Yang Tak Terbayang dari Yang Tak Terhingga
5/02/2011 05:16:00 PMSaya sering banget ngomong, "I know life is absurd, but no, I can't deal with it." Masalahnya bukan karena saya mengelak dari fakta bahwa hidup itu absurd, tapi karena memang pada saat itu, saya enggak sebegitu sadar bahwa hidup memang sedemikian parah absurdnya.
Ada satu bagian yang saya paling ingat dari sub-bab Perkembangan Kebetulan? bersambung ke Proses-Proses Terarahkan Diarahkan? dari buku Menalar Tuhan-nya Franz Magnis Suseno. Disebutkan bahwa eksistensi manusia, yakni kita, ada karena alam memilih persis satu di antara 10 pangkat 5.313.680 kemungkinan yang sebenarnya tersedia.
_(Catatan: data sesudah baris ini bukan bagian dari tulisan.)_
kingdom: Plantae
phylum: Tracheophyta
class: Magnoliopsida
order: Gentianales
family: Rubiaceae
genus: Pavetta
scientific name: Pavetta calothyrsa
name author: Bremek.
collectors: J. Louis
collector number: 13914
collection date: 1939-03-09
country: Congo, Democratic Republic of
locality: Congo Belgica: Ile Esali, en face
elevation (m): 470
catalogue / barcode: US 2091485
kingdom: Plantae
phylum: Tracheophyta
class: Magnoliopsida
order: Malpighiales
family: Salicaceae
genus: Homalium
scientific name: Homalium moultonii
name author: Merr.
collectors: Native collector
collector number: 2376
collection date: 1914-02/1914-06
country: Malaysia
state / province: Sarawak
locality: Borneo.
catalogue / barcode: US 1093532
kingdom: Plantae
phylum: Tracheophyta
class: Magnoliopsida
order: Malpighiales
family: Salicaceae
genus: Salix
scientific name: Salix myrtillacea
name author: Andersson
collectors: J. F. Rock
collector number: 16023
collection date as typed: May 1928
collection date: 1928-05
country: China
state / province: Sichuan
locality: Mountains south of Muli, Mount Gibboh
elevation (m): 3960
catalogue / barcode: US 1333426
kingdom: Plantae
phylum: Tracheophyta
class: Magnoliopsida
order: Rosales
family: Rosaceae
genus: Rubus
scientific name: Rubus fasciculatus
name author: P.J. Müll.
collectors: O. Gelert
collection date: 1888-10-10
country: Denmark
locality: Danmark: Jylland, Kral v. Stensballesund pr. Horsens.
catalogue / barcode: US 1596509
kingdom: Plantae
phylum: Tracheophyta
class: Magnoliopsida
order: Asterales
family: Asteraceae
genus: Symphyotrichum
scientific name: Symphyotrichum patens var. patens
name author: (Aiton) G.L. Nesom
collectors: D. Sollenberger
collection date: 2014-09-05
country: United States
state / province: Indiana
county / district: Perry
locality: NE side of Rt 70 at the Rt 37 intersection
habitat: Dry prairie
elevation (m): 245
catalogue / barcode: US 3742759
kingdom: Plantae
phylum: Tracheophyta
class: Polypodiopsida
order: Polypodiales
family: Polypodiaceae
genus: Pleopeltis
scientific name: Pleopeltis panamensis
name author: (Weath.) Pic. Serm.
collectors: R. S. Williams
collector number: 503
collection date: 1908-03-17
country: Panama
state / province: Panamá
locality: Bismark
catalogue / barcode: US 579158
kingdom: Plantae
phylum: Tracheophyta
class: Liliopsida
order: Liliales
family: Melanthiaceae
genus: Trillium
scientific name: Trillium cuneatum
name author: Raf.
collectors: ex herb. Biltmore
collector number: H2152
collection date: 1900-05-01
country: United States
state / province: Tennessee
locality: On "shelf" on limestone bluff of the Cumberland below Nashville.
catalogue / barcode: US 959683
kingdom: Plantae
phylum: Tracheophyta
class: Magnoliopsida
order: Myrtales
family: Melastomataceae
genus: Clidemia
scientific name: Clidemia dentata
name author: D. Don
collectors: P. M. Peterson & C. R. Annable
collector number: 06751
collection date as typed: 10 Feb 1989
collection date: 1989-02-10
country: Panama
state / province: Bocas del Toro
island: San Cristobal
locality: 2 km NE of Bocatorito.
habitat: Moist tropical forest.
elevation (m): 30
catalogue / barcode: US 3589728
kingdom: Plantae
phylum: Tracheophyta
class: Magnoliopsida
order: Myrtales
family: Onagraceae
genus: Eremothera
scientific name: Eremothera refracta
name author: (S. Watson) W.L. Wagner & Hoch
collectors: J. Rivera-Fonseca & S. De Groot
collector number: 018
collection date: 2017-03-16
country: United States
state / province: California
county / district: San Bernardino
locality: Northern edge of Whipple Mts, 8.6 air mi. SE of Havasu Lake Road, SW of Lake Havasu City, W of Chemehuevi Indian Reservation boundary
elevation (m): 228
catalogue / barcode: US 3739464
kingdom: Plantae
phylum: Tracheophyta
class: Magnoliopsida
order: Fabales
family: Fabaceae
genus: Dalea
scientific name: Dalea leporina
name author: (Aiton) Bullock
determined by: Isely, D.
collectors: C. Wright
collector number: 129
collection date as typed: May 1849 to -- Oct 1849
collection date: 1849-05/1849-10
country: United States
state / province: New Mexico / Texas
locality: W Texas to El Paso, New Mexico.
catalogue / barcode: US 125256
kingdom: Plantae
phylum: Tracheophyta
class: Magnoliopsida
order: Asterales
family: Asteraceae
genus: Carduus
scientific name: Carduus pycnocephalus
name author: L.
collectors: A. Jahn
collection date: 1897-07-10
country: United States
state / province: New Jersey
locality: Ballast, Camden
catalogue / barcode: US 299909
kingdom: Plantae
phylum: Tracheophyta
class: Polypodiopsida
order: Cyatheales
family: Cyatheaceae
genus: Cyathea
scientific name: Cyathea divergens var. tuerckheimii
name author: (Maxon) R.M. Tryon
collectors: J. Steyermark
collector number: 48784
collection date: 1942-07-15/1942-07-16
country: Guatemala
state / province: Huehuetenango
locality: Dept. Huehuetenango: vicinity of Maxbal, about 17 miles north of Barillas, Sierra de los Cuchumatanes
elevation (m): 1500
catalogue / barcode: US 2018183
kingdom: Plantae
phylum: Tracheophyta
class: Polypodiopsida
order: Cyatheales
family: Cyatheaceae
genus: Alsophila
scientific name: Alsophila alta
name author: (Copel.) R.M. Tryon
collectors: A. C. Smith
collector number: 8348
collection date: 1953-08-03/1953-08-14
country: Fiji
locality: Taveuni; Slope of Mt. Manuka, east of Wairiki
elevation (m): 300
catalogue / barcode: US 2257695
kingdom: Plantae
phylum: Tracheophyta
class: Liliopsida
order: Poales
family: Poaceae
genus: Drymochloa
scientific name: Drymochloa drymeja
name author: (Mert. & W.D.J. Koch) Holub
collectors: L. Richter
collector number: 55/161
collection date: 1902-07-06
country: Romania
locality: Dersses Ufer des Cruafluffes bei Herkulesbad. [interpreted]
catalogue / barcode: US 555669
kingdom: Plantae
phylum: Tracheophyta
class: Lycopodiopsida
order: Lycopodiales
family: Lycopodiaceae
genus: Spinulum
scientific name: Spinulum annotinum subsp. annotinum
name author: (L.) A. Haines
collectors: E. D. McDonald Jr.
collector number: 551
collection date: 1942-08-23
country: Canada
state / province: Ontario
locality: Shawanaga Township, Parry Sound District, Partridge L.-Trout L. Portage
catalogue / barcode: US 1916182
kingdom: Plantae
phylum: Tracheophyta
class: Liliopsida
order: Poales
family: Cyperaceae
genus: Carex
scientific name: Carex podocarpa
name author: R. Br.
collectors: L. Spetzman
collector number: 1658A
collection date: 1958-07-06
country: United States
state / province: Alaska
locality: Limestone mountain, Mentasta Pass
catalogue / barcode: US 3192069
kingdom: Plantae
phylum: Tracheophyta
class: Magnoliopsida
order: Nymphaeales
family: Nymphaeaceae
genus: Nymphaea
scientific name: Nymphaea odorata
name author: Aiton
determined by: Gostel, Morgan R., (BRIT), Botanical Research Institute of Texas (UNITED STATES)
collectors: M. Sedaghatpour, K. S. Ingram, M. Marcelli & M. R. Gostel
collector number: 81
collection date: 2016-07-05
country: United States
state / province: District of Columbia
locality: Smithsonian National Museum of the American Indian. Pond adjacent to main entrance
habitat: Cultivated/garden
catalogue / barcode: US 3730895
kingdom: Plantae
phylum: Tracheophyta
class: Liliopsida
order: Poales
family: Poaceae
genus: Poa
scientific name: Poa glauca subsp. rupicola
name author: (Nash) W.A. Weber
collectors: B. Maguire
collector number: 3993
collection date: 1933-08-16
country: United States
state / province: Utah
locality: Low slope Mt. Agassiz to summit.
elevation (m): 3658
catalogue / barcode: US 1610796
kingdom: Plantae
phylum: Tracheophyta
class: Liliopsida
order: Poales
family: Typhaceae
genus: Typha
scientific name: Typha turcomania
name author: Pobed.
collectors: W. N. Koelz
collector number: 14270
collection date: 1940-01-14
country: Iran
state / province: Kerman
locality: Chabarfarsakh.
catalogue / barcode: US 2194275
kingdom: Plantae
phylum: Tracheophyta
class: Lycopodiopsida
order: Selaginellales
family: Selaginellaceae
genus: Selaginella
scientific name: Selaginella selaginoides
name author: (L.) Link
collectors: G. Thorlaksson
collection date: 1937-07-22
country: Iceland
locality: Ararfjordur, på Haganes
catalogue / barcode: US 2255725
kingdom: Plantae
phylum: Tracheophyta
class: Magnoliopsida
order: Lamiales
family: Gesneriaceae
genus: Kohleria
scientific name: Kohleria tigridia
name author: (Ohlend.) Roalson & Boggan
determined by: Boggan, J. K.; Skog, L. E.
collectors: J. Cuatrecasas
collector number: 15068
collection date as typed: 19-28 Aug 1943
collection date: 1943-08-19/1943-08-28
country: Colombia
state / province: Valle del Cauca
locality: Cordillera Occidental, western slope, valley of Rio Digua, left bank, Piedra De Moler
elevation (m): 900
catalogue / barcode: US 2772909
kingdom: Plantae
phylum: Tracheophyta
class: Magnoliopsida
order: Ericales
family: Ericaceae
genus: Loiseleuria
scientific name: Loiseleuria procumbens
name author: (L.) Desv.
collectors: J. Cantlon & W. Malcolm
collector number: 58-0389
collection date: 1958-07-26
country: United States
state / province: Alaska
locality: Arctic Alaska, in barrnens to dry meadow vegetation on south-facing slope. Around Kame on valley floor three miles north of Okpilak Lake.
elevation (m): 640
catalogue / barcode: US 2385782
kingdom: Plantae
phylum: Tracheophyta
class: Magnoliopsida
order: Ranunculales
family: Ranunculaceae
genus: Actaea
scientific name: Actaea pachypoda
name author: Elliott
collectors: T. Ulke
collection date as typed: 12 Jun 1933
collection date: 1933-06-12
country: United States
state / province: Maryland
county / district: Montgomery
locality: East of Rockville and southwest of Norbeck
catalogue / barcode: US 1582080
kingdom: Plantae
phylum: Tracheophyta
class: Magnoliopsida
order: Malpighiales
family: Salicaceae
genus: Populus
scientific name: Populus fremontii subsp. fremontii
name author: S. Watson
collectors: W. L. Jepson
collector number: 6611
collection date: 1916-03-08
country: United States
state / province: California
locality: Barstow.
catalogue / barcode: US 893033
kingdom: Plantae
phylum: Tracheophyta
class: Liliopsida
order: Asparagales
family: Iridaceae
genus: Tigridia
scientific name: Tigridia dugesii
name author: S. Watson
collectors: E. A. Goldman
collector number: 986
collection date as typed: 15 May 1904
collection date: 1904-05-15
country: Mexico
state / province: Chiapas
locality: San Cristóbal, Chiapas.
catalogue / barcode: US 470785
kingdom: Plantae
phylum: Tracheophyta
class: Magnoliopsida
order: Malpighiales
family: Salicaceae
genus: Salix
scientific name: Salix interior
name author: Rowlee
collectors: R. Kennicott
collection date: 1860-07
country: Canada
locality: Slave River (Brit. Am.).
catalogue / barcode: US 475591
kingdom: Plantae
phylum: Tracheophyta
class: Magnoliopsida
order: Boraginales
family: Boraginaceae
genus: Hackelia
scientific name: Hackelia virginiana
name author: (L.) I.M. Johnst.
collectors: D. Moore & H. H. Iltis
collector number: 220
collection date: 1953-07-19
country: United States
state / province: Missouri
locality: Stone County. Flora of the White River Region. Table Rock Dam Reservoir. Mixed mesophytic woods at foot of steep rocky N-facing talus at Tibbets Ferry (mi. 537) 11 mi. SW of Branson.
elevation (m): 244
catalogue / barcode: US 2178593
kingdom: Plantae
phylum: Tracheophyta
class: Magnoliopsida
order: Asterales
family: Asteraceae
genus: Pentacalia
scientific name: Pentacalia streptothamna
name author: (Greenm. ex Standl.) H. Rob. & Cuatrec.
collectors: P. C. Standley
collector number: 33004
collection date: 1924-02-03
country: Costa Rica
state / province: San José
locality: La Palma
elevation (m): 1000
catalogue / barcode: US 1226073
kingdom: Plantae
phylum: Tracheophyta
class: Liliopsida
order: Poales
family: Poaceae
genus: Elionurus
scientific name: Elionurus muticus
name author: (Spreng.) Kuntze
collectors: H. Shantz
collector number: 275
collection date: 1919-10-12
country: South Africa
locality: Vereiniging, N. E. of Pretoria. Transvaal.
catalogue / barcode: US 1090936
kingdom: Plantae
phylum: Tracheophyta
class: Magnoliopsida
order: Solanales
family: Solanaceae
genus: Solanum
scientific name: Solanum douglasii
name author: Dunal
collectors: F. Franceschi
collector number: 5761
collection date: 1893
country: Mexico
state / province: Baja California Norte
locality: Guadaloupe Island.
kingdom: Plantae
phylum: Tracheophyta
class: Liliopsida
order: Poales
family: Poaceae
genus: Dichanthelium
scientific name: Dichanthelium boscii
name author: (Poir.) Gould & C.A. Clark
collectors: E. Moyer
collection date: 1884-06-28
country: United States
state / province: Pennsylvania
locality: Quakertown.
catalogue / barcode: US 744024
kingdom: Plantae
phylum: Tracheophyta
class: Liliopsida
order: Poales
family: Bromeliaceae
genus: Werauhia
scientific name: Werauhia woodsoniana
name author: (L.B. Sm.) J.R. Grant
Jadi, ada asas antropik (munculnya manusia) yang dikemukakan oleh John Leslie yang menyebutkan sederetan "pilihan" dengan probabilitas 1 dalam 10^60 kemungkinan, kemudian yang "terpilih" itu selanjutnya harus "memilih" 1 dari 10^123 kemungkinan, lalu yang "terpilih" itu "memilih" lagi 1 dari 10^18, dan yang "terpilih" itu selanjutnya harus memilih 1 dari 10^40 kemungkinan, dan seterusnya. [Leslie 1998, 290-2]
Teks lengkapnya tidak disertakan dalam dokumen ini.